Struck by his heroic resistance, the British Army buried him with full military honours in Benghazi.

==Awards and honours==
For his gallantry in action Lt. Gen. Tellera was posthumously awarded the Medaglia d'oro al valor militare, the highest military decoration in the Italian Army.
The award citation read as follows:

“Chief of staff of the Armed Forces North Africa, with organized and active perception, especially in the period that led to the victory of our arms Sidi El Barrani. He took over, in a particularly critical situation, the command of an Army Corps, kept during the forced withdrawal from Cyrenaica Gebel, more serene calm, giving evidence of high-capacity light control and eminent personal worth.
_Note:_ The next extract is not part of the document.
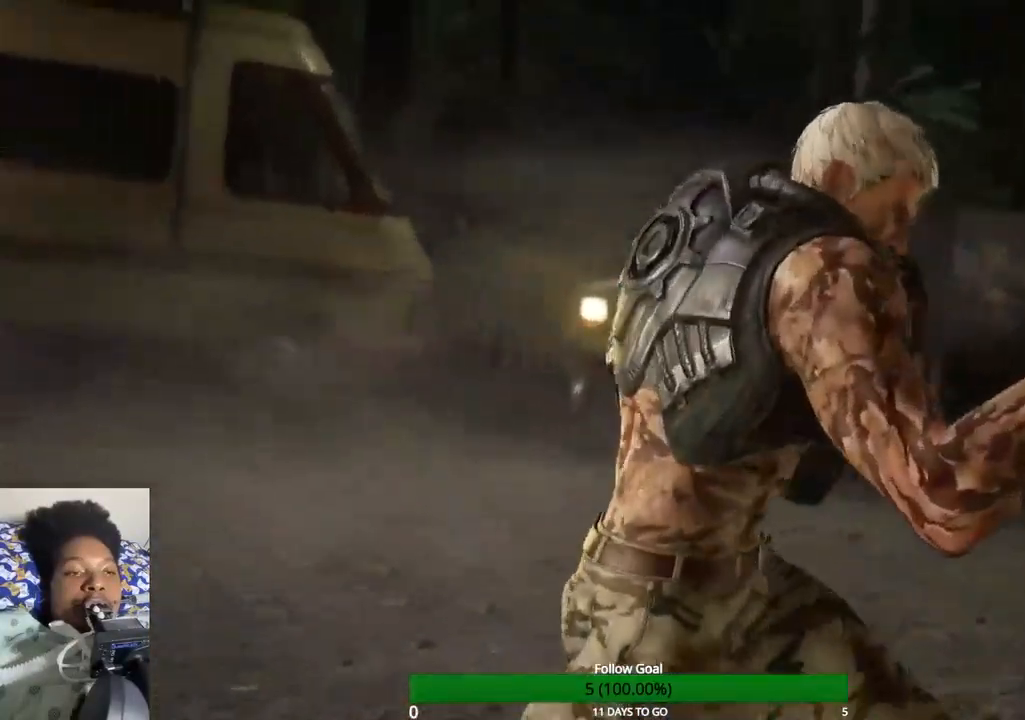
{"buttons": [], "left_stick": "center", "right_stick": "center", "events": []}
In the battle of South Bengasino when the enemy had made impossible the withdrawal of our troops on Agedabia, stopped in a two days fighting, the vehemence of the opponent, and inflict heavy losses, forcing it to desist from its push into Sirtica. Gather the troops remaining in extreme defense in a place of particular importance, he tried repeatedly, with great personal risk, to collect the last means to break through and break the enemy encirclement. In this supreme and heroic effort, fell gloriously on the field, properly sealing a life of dedication to the entire country”. Sidi El Barrani (AS), September 1940-Agedabia, February 6, 1941.